TO-DO ITEM: Copy the whole listing verbatim.
:: INPUT DATA ::
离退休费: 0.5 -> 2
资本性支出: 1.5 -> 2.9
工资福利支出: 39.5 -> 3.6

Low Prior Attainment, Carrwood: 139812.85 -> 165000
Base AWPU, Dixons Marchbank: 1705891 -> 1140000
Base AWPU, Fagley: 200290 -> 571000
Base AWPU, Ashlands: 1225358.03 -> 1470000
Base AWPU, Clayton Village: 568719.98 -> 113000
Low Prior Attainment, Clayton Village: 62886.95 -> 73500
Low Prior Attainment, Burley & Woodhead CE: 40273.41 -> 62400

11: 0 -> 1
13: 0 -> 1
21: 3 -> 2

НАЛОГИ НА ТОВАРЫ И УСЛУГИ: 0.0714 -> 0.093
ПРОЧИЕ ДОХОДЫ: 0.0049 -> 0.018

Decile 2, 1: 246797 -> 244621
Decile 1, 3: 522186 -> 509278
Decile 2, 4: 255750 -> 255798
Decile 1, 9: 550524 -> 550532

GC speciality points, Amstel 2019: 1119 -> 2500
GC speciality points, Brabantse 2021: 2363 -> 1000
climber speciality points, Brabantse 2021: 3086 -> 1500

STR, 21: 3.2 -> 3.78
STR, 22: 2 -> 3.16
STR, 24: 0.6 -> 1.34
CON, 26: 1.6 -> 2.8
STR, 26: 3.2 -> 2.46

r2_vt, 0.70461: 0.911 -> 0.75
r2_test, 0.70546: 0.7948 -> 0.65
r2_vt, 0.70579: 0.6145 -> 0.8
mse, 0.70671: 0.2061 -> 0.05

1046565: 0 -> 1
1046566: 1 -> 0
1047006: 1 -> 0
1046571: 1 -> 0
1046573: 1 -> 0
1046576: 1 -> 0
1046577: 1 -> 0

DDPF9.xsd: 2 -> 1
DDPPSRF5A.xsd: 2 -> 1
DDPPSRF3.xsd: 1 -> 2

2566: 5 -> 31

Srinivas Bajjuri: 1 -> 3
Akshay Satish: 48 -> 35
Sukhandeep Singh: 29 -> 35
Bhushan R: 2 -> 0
:::
OUTPUT BELOW:
离退休费: 0.5 -> 2
资本性支出: 1.5 -> 2.9
工资福利支出: 39.5 -> 3.6

Low Prior Attainment, Carrwood: 139812.85 -> 165000
Base AWPU, Dixons Marchbank: 1705891 -> 1140000
Base AWPU, Fagley: 200290 -> 571000
Base AWPU, Ashlands: 1225358.03 -> 1470000
Base AWPU, Clayton Village: 568719.98 -> 113000
Low Prior Attainment, Clayton Village: 62886.95 -> 73500
Low Prior Attainment, Burley & Woodhead CE: 40273.41 -> 62400

11: 0 -> 1
13: 0 -> 1
21: 3 -> 2

НАЛОГИ НА ТОВАРЫ И УСЛУГИ: 0.0714 -> 0.093
ПРОЧИЕ ДОХОДЫ: 0.0049 -> 0.018

Decile 2, 1: 246797 -> 244621
Decile 1, 3: 522186 -> 509278
Decile 2, 4: 255750 -> 255798
Decile 1, 9: 550524 -> 550532

GC speciality points, Amstel 2019: 1119 -> 2500
GC speciality points, Brabantse 2021: 2363 -> 1000
climber speciality points, Brabantse 2021: 3086 -> 1500

STR, 21: 3.2 -> 3.78
STR, 22: 2 -> 3.16
STR, 24: 0.6 -> 1.34
CON, 26: 1.6 -> 2.8
STR, 26: 3.2 -> 2.46

r2_vt, 0.70461: 0.911 -> 0.75
r2_test, 0.70546: 0.7948 -> 0.65
r2_vt, 0.70579: 0.6145 -> 0.8
mse, 0.70671: 0.2061 -> 0.05

1046565: 0 -> 1
1046566: 1 -> 0
1047006: 1 -> 0
1046571: 1 -> 0
1046573: 1 -> 0
1046576: 1 -> 0
1046577: 1 -> 0

DDPF9.xsd: 2 -> 1
DDPPSRF5A.xsd: 2 -> 1
DDPPSRF3.xsd: 1 -> 2

2566: 5 -> 31

Srinivas Bajjuri: 1 -> 3
Akshay Satish: 48 -> 35
Sukhandeep Singh: 29 -> 35
Bhushan R: 2 -> 0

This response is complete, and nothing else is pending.